**Set problem**
Output every line of the listing below verbatim, with all field names, values, and line order unchanged.

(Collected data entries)
******************************
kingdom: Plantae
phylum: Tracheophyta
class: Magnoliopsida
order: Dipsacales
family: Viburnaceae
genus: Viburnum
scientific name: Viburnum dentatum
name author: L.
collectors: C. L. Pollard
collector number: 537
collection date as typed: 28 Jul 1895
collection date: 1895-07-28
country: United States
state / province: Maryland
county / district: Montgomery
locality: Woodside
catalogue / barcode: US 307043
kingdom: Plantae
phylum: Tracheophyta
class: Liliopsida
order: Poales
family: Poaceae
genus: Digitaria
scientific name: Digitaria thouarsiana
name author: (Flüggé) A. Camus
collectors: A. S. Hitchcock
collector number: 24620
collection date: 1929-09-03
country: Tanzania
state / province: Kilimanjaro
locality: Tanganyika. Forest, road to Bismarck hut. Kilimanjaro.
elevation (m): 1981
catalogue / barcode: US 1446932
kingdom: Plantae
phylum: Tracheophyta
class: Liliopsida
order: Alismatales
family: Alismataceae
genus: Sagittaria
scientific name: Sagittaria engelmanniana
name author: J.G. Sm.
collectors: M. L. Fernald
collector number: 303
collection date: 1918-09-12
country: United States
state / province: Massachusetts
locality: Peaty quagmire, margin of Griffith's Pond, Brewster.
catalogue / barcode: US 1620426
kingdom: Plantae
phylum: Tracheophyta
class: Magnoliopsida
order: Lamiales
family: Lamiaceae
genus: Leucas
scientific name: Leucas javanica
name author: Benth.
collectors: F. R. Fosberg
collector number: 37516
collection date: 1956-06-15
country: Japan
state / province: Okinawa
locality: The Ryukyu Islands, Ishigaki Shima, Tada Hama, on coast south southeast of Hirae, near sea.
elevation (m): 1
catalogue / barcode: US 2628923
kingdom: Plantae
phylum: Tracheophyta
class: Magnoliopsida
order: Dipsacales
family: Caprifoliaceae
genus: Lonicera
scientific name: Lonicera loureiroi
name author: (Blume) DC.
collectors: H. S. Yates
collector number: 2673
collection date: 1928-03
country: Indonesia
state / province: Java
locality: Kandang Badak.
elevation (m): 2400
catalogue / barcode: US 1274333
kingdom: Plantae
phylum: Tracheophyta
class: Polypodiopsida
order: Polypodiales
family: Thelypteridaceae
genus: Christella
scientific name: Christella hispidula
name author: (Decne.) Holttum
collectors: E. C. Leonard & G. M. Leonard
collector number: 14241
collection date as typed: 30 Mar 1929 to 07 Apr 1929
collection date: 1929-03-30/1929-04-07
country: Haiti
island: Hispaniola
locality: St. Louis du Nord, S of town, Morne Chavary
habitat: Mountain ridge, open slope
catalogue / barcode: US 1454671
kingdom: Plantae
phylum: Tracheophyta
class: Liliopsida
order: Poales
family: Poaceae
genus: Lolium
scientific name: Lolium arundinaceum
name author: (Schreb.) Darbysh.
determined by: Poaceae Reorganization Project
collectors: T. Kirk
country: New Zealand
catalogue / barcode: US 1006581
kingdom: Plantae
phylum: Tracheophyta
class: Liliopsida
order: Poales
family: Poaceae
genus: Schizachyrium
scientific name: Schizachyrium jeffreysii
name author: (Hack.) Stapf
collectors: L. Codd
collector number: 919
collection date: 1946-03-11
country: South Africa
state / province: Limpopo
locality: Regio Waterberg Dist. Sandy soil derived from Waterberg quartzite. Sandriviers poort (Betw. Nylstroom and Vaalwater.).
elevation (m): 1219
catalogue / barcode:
******************************
**Solution for this problem**
kingdom: Plantae
phylum: Tracheophyta
class: Magnoliopsida
order: Dipsacales
family: Viburnaceae
genus: Viburnum
scientific name: Viburnum dentatum
name author: L.
collectors: C. L. Pollard
collector number: 537
collection date as typed: 28 Jul 1895
collection date: 1895-07-28
country: United States
state / province: Maryland
county / district: Montgomery
locality: Woodside
catalogue / barcode: US 307043
kingdom: Plantae
phylum: Tracheophyta
class: Liliopsida
order: Poales
family: Poaceae
genus: Digitaria
scientific name: Digitaria thouarsiana
name author: (Flüggé) A. Camus
collectors: A. S. Hitchcock
collector number: 24620
collection date: 1929-09-03
country: Tanzania
state / province: Kilimanjaro
locality: Tanganyika. Forest, road to Bismarck hut. Kilimanjaro.
elevation (m): 1981
catalogue / barcode: US 1446932
kingdom: Plantae
phylum: Tracheophyta
class: Liliopsida
order: Alismatales
family: Alismataceae
genus: Sagittaria
scientific name: Sagittaria engelmanniana
name author: J.G. Sm.
collectors: M. L. Fernald
collector number: 303
collection date: 1918-09-12
country: United States
state / province: Massachusetts
locality: Peaty quagmire, margin of Griffith's Pond, Brewster.
catalogue / barcode: US 1620426
kingdom: Plantae
phylum: Tracheophyta
class: Magnoliopsida
order: Lamiales
family: Lamiaceae
genus: Leucas
scientific name: Leucas javanica
name author: Benth.
collectors: F. R. Fosberg
collector number: 37516
collection date: 1956-06-15
country: Japan
state / province: Okinawa
locality: The Ryukyu Islands, Ishigaki Shima, Tada Hama, on coast south southeast of Hirae, near sea.
elevation (m): 1
catalogue / barcode: US 2628923
kingdom: Plantae
phylum: Tracheophyta
class: Magnoliopsida
order: Dipsacales
family: Caprifoliaceae
genus: Lonicera
scientific name: Lonicera loureiroi
name author: (Blume) DC.
collectors: H. S. Yates
collector number: 2673
collection date: 1928-03
country: Indonesia
state / province: Java
locality: Kandang Badak.
elevation (m): 2400
catalogue / barcode: US 1274333
kingdom: Plantae
phylum: Tracheophyta
class: Polypodiopsida
order: Polypodiales
family: Thelypteridaceae
genus: Christella
scientific name: Christella hispidula
name author: (Decne.) Holttum
collectors: E. C. Leonard & G. M. Leonard
collector number: 14241
collection date as typed: 30 Mar 1929 to 07 Apr 1929
collection date: 1929-03-30/1929-04-07
country: Haiti
island: Hispaniola
locality: St. Louis du Nord, S of town, Morne Chavary
habitat: Mountain ridge, open slope
catalogue / barcode: US 1454671
kingdom: Plantae
phylum: Tracheophyta
class: Liliopsida
order: Poales
family: Poaceae
genus: Lolium
scientific name: Lolium arundinaceum
name author: (Schreb.) Darbysh.
determined by: Poaceae Reorganization Project
collectors: T. Kirk
country: New Zealand
catalogue / barcode: US 1006581
kingdom: Plantae
phylum: Tracheophyta
class: Liliopsida
order: Poales
family: Poaceae
genus: Schizachyrium
scientific name: Schizachyrium jeffreysii
name author: (Hack.) Stapf
collectors: L. Codd
collector number: 919
collection date: 1946-03-11
country: South Africa
state / province: Limpopo
locality: Regio Waterberg Dist. Sandy soil derived from Waterberg quartzite. Sandriviers poort (Betw. Nylstroom and Vaalwater.).
elevation (m): 1219
catalogue / barcode:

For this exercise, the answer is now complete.